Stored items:

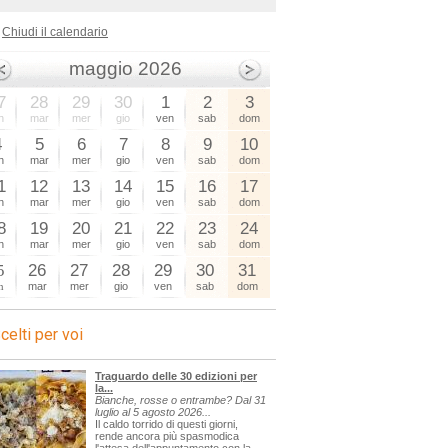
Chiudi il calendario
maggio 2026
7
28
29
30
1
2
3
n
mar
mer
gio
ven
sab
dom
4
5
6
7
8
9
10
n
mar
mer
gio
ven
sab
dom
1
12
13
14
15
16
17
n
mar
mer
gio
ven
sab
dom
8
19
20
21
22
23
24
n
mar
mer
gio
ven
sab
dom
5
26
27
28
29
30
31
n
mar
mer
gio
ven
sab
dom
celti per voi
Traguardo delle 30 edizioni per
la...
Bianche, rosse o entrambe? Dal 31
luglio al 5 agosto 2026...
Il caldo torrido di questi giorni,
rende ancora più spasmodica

...

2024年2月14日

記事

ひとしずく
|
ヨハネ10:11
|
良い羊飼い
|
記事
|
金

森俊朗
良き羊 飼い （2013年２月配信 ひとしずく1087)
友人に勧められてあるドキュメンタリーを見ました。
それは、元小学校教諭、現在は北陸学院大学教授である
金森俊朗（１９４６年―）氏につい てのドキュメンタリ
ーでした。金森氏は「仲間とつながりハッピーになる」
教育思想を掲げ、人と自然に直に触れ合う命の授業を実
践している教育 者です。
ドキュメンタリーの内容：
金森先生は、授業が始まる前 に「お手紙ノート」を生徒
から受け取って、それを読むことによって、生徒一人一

**WORK INSTRUCTIONS**. In the entries above, find the line holding "Chiudi il calendario" and the line holding "rende ancora più spasmodica", then retype exactly those two lines and every line between them, and nothing else.

**RESULT FOR THIS TASK**.
Chiudi il calendario
maggio 2026
7
28
29
30
1
2
3
n
mar
mer
gio
ven
sab
dom
4
5
6
7
8
9
10
n
mar
mer
gio
ven
sab
dom
1
12
13
14
15
16
17
n
mar
mer
gio
ven
sab
dom
8
19
20
21
22
23
24
n
mar
mer
gio
ven
sab
dom
5
26
27
28
29
30
31
n
mar
mer
gio
ven
sab
dom
celti per voi
Traguardo delle 30 edizioni per
la...
Bianche, rosse o entrambe? Dal 31
luglio al 5 agosto 2026...
Il caldo torrido di questi giorni,
rende ancora più spasmodica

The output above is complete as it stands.